• [What is being asked]
When the line with "coffee cup: present [414,255,445,298]" turns up below, begin repeating exactly, and carry on through the line with "small box: present"; no pictures go into the copy.

• [Dataset entries]
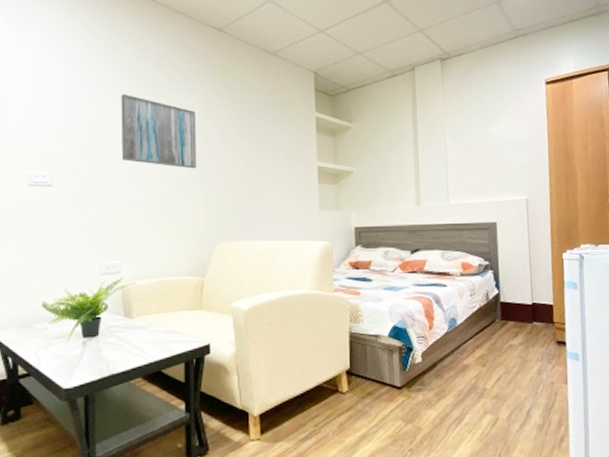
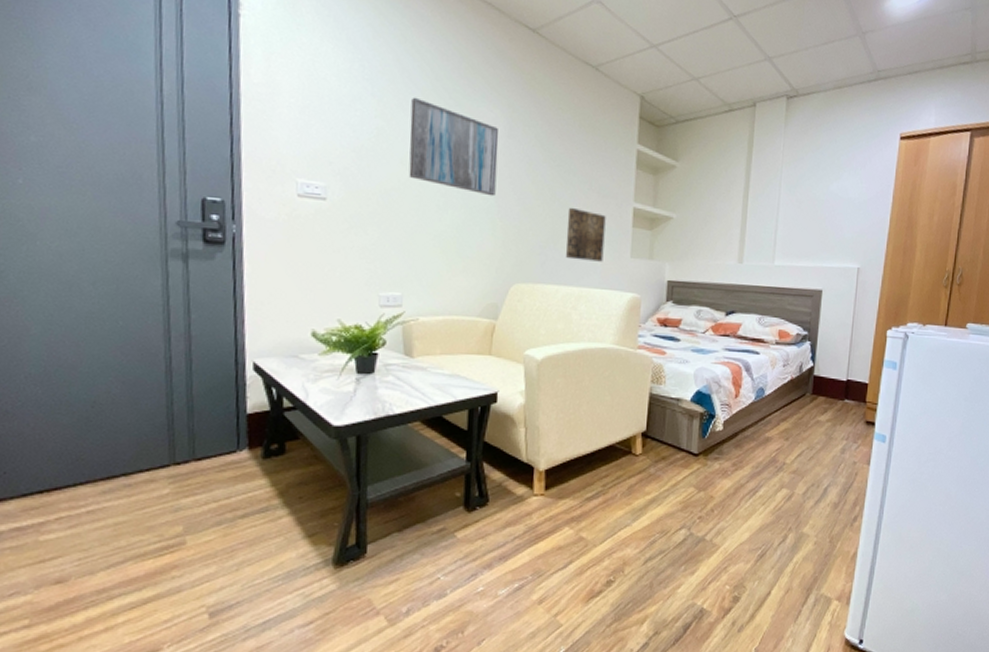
wall art: none [260,171,295,217] -> present [565,207,606,262]

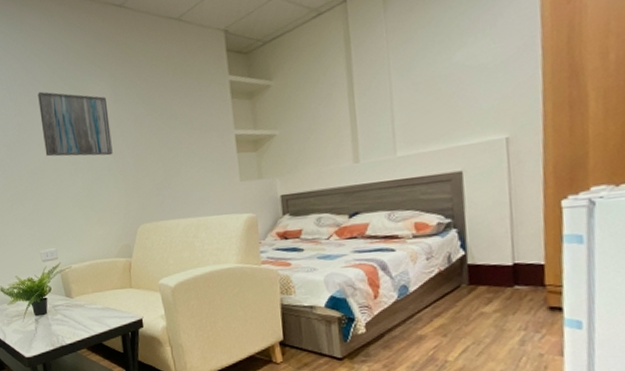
wall art: present [565,207,606,262] -> none [175,147,215,194]

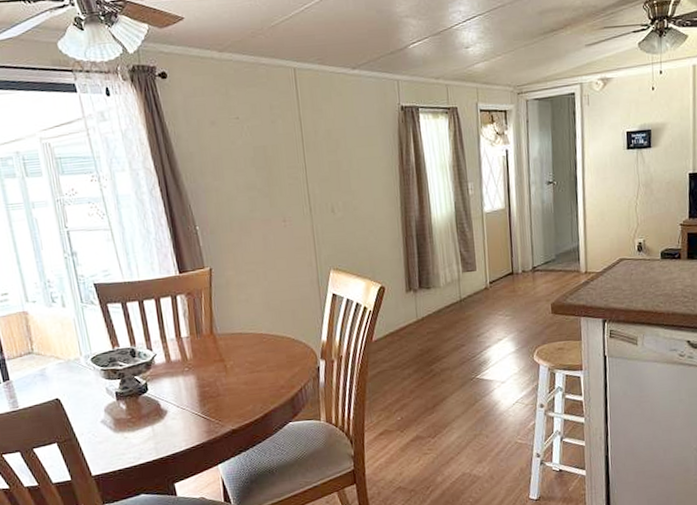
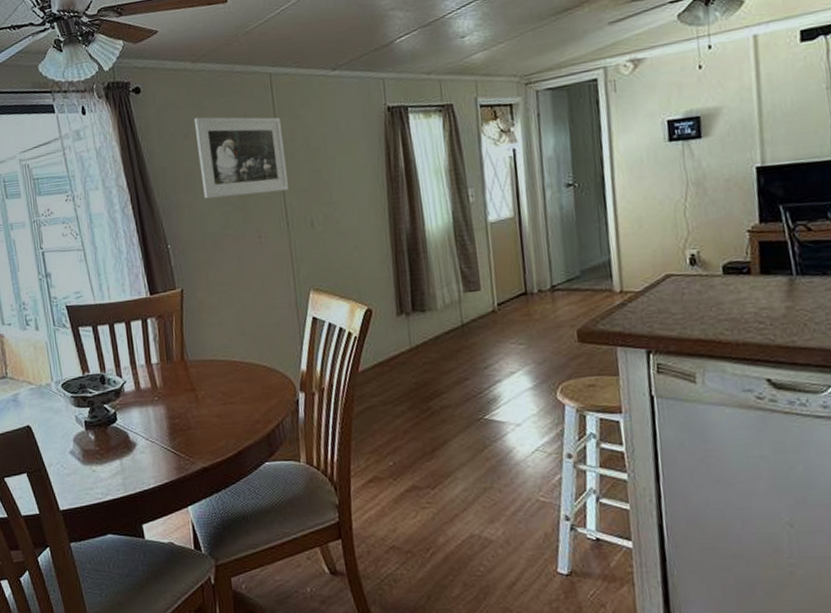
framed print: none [220,105,311,184] -> present [193,116,288,199]

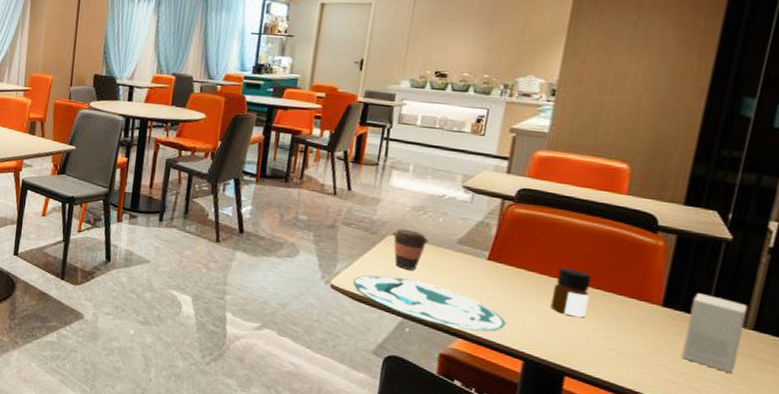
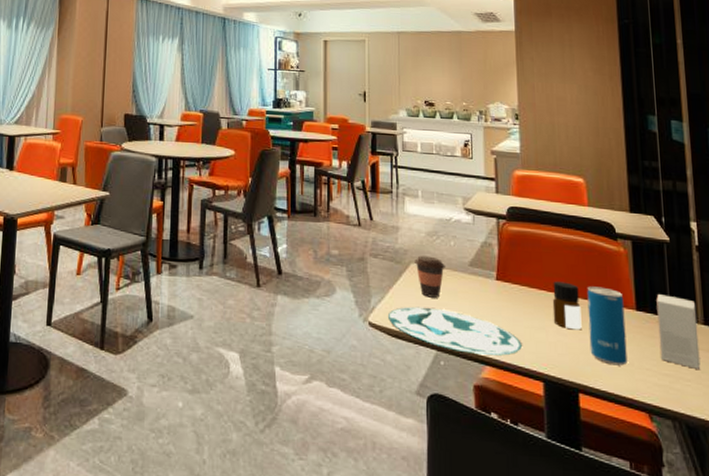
beverage can: none [589,276,649,358] -> present [587,286,628,366]

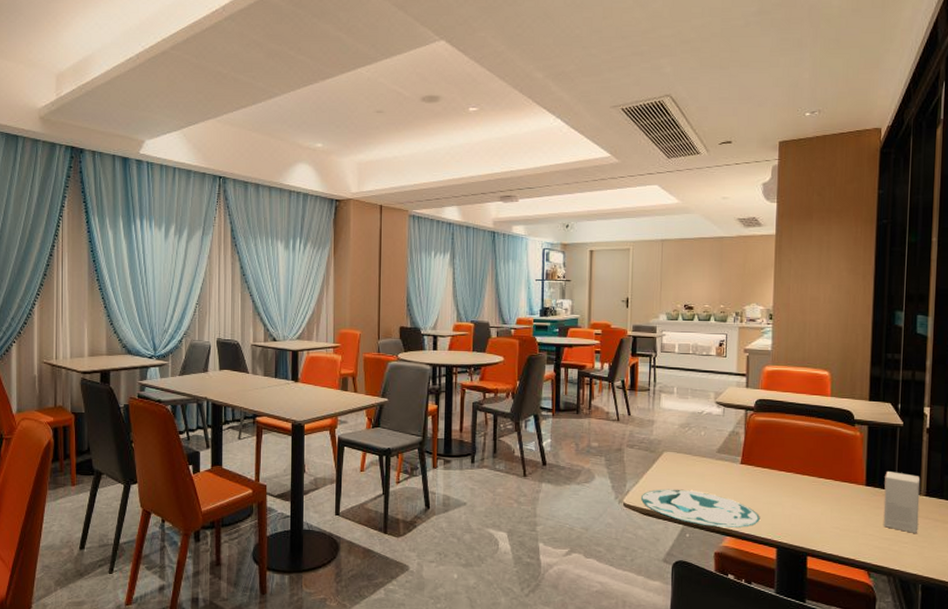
coffee cup: present [414,255,445,298] -> none [667,445,695,481]
bottle: present [552,281,582,330] -> none [790,463,816,504]
beverage can: present [587,286,628,366] -> none [820,466,855,533]

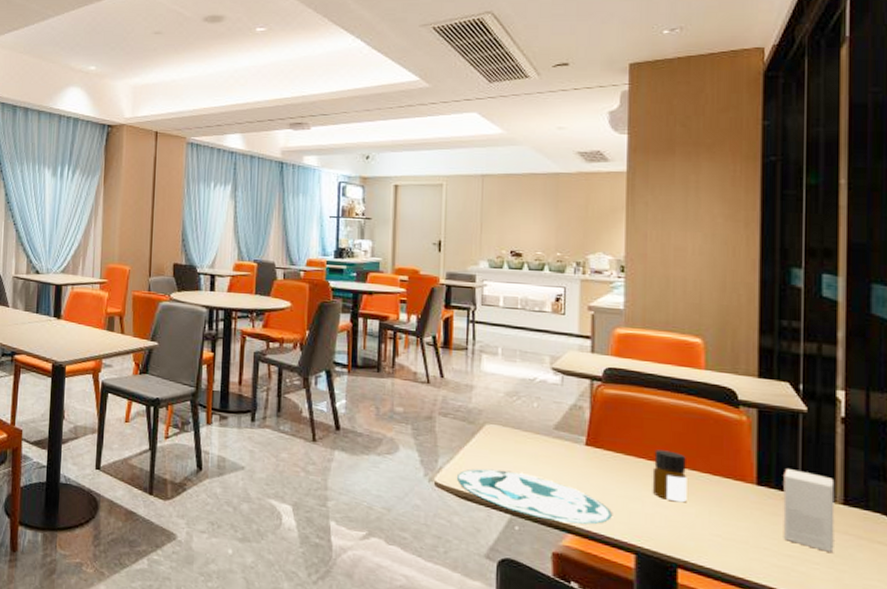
bottle: none [790,463,816,504] -> present [652,449,687,503]

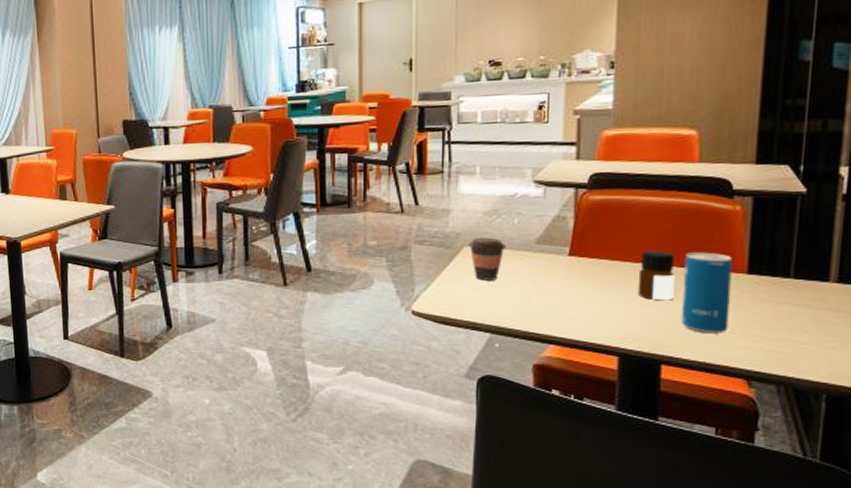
plate: present [456,468,612,524] -> none [434,290,595,334]
coffee cup: none [490,416,526,461] -> present [468,237,506,281]
beverage can: none [695,456,742,543] -> present [681,252,733,334]
small box: present [783,469,835,552] -> none [771,254,830,331]

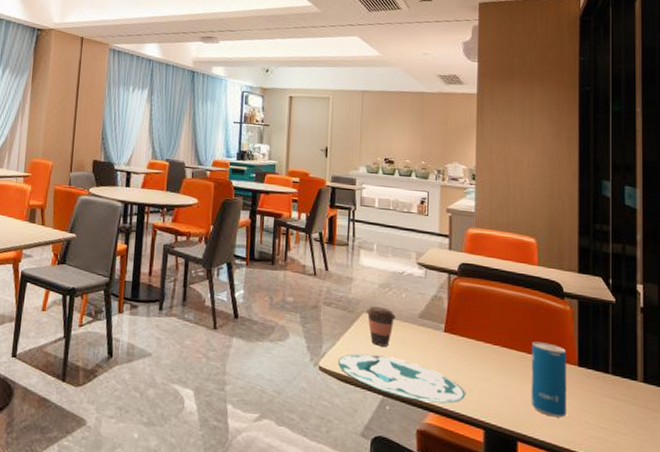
plate: none [434,290,595,334] -> present [337,353,465,403]
bottle: present [637,250,675,301] -> none [497,335,525,383]

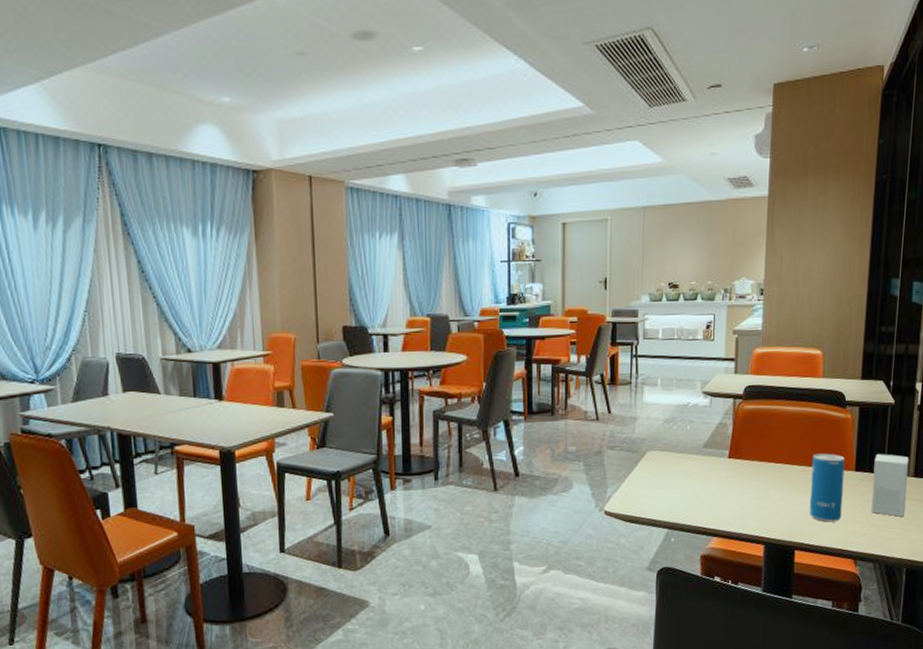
plate: present [337,353,465,403] -> none [622,490,747,528]
coffee cup: present [366,306,396,347] -> none [651,442,681,482]
small box: none [598,352,637,424] -> present [871,454,910,517]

• [Exercise answer]
coffee cup: present [414,255,445,298] -> none [667,445,695,481]
bottle: present [552,281,582,330] -> none [790,463,816,504]
beverage can: present [587,286,628,366] -> none [820,466,855,533]

bottle: none [790,463,816,504] -> present [652,449,687,503]

plate: present [456,468,612,524] -> none [434,290,595,334]
coffee cup: none [490,416,526,461] -> present [468,237,506,281]
beverage can: none [695,456,742,543] -> present [681,252,733,334]
small box: present [783,469,835,552] -> none [771,254,830,331]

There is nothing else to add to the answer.